Passionate pursuits of hobbies have, in history, led to societal change and/or industrial transformation.


Take, for example, “The Lunar Society” whose experimentations and discussions laid the foundations for the Industrial Revolution, as well as the stories of Apple, Facebook and Microsoft.


Yet, the capacity of informal activities or hobbies to support industry or enterprise has attracted limited research attention.


To fill this gap, interviews with hobbyist, semi-commercial and commercial beekeepers in Western Australia were held in 2017 and 2020 to understand the differences and similarities between hobbyist and commercial beekeepers and how interactions occurred.


In charge of the project was Associate Professor Kirsten Martinus, a human geographer in the School of Social Sciences at the University of Western Australia.

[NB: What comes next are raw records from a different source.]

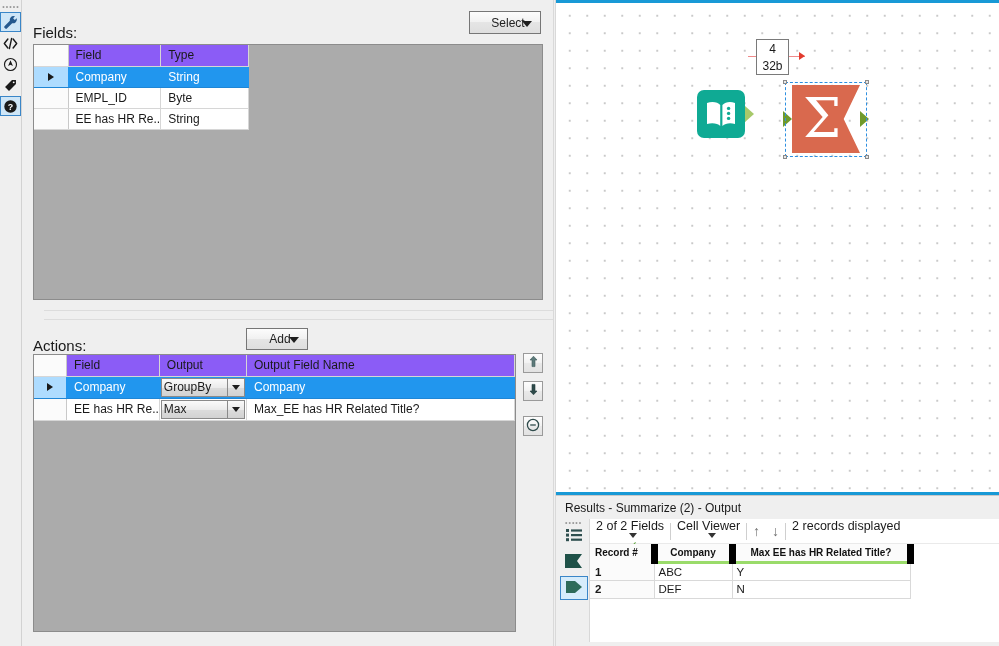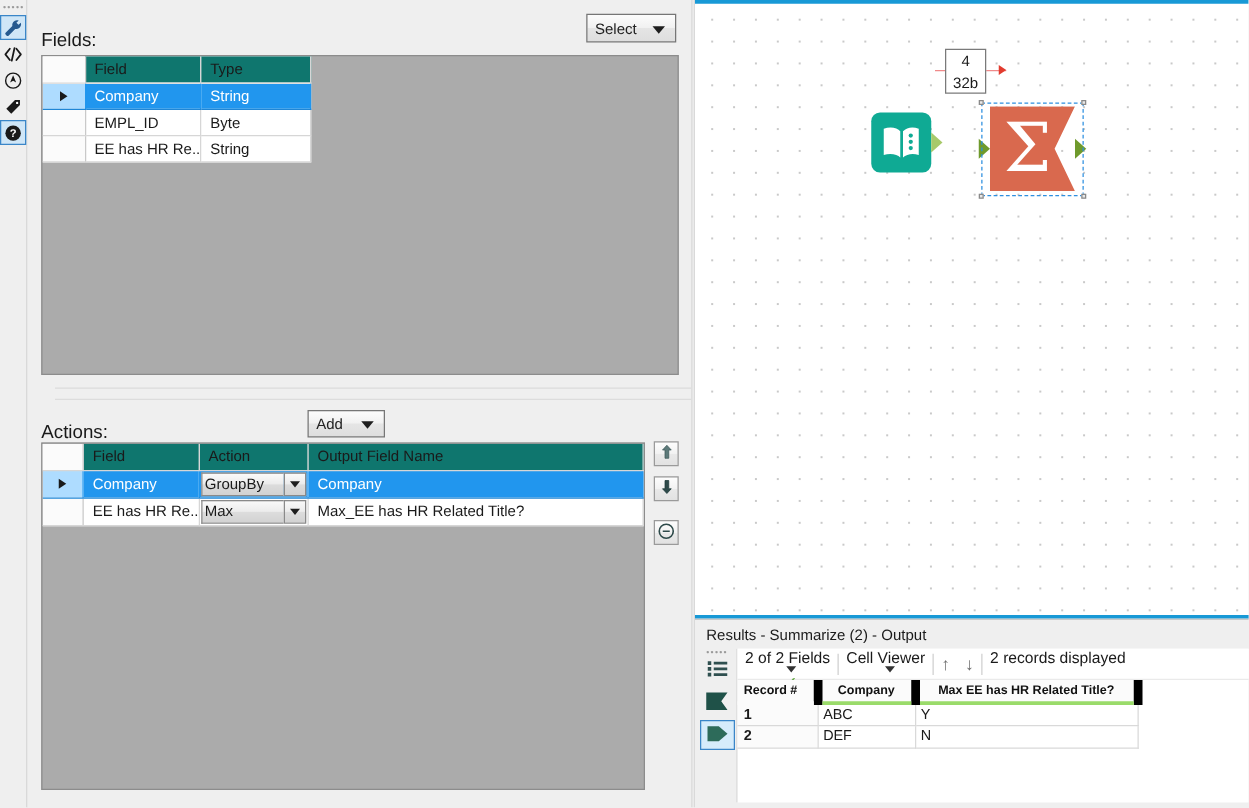"Select" .combo { justify-content: none -> center }
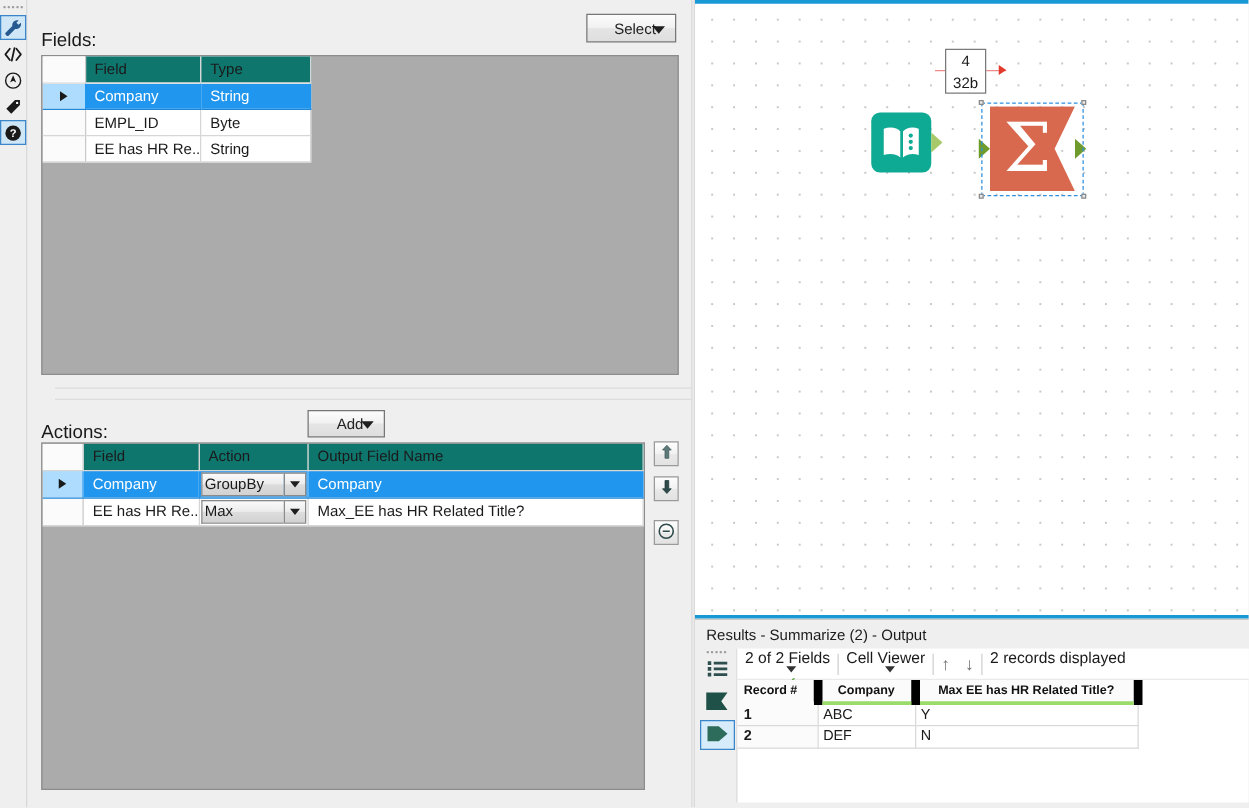"Field" .grid-table th { background: #0f766e -> #8b5cf6 }
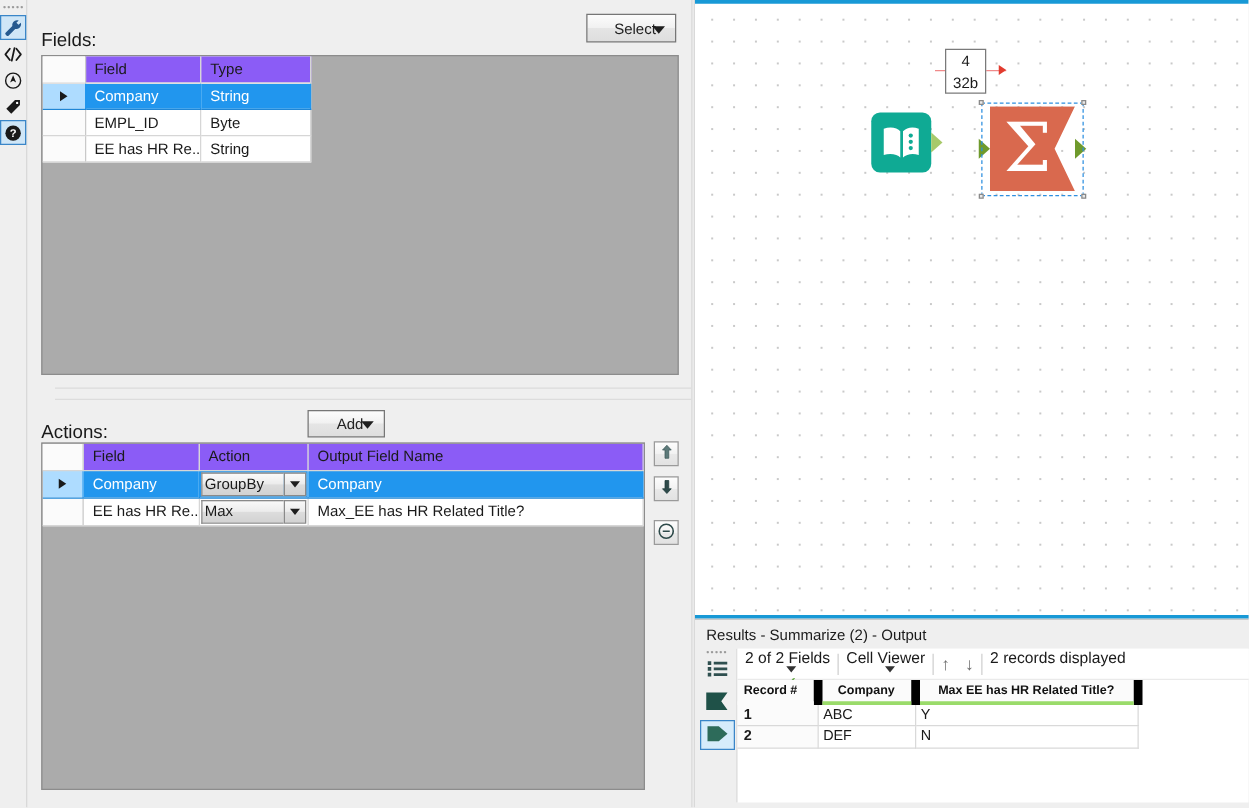"Action" th { text: Action -> Output }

Beekeeper interviewees were gathered at BICWA meetings and by placing the project in the BICWA newsletter.


A BIG thanks to the 30 hobbyist, semi-commercial and commercial beekeepers who gave up their time participating in the project.

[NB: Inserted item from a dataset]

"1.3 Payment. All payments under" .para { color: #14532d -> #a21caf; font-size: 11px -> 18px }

Results were disseminated in two journal articles (Geographical Research in 2021 and Geoforum in 2023), at national and international conferences (Institute of Australian Geographers, the American Association of Geographers) and a visiting professor guest lecture at the University of Heidelberg, Germany.


Key findings:

  • The interactions between hobbyists and commercial beekeepers can enhance honey value add, industry profits and knowledge about beekeeping specific to Western Australia.

  • Hobbyists and commercial beekeepers are both competitors and collaborators operating in different markets, hobbyists in the bartering or not-for-profit market and commercial beekeepers in the consumer sales market.

  • Hobbyist beekeepers appeared to act as ‘hobbyist innovators’ and may be important in supporting a variety of low-tech industries. They appeared to be a source of scientific, practical, and local geographic knowledge, which influenced beekeeping industry approaches and activities in Western Australia.

  • The ‘hobbyist innovator’ may be useful in understanding how informal local community groups may act as knowledge and information sources to spark innovation or even lead to industry transformation.

  • The interactions between hobbyists and commercial beekeepers highlight the importance of informal non-firm actors.

  • Hobbyists were found to be crucial in the development and persistence of the Western Australian beekeeping culture and techniques through their various activities and entrepreneurial endeavours.

  • Local and state government policy supporting collaborations between beekeeping hobbyists and local businesses will have a wide-reaching impact across the Western Australian beekeeping industry and the community in general, given the significance of bees to our health, to the environment, and in raising levels of scientific knowledge.